### INPUT DATA
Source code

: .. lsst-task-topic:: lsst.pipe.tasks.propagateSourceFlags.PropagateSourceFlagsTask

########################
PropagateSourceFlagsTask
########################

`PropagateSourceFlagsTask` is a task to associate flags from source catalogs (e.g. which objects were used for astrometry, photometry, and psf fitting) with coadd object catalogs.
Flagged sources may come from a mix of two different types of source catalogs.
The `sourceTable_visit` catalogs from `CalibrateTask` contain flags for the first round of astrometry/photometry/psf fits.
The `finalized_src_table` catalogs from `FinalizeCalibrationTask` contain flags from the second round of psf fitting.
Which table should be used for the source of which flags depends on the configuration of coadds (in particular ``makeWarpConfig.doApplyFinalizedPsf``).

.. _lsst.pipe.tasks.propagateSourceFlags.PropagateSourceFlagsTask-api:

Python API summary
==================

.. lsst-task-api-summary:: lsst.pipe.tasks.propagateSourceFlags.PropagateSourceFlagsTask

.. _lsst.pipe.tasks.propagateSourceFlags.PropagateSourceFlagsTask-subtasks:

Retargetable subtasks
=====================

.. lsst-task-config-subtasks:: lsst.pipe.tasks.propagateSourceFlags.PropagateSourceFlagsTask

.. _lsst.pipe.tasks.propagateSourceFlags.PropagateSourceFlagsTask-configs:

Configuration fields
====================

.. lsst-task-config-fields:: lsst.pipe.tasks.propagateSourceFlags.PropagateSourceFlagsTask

### WORK TO BE COMPLETED
Make a faithful copy of every record above.

### TASK RESULT
Source code

: .. lsst-task-topic:: lsst.pipe.tasks.propagateSourceFlags.PropagateSourceFlagsTask

########################
PropagateSourceFlagsTask
########################

`PropagateSourceFlagsTask` is a task to associate flags from source catalogs (e.g. which objects were used for astrometry, photometry, and psf fitting) with coadd object catalogs.
Flagged sources may come from a mix of two different types of source catalogs.
The `sourceTable_visit` catalogs from `CalibrateTask` contain flags for the first round of astrometry/photometry/psf fits.
The `finalized_src_table` catalogs from `FinalizeCalibrationTask` contain flags from the second round of psf fitting.
Which table should be used for the source of which flags depends on the configuration of coadds (in particular ``makeWarpConfig.doApplyFinalizedPsf``).

.. _lsst.pipe.tasks.propagateSourceFlags.PropagateSourceFlagsTask-api:

Python API summary
==================

.. lsst-task-api-summary:: lsst.pipe.tasks.propagateSourceFlags.PropagateSourceFlagsTask

.. _lsst.pipe.tasks.propagateSourceFlags.PropagateSourceFlagsTask-subtasks:

Retargetable subtasks
=====================

.. lsst-task-config-subtasks:: lsst.pipe.tasks.propagateSourceFlags.PropagateSourceFlagsTask

.. _lsst.pipe.tasks.propagateSourceFlags.PropagateSourceFlagsTask-configs:

Configuration fields
====================

.. lsst-task-config-fields:: lsst.pipe.tasks.propagateSourceFlags.PropagateSourceFlagsTask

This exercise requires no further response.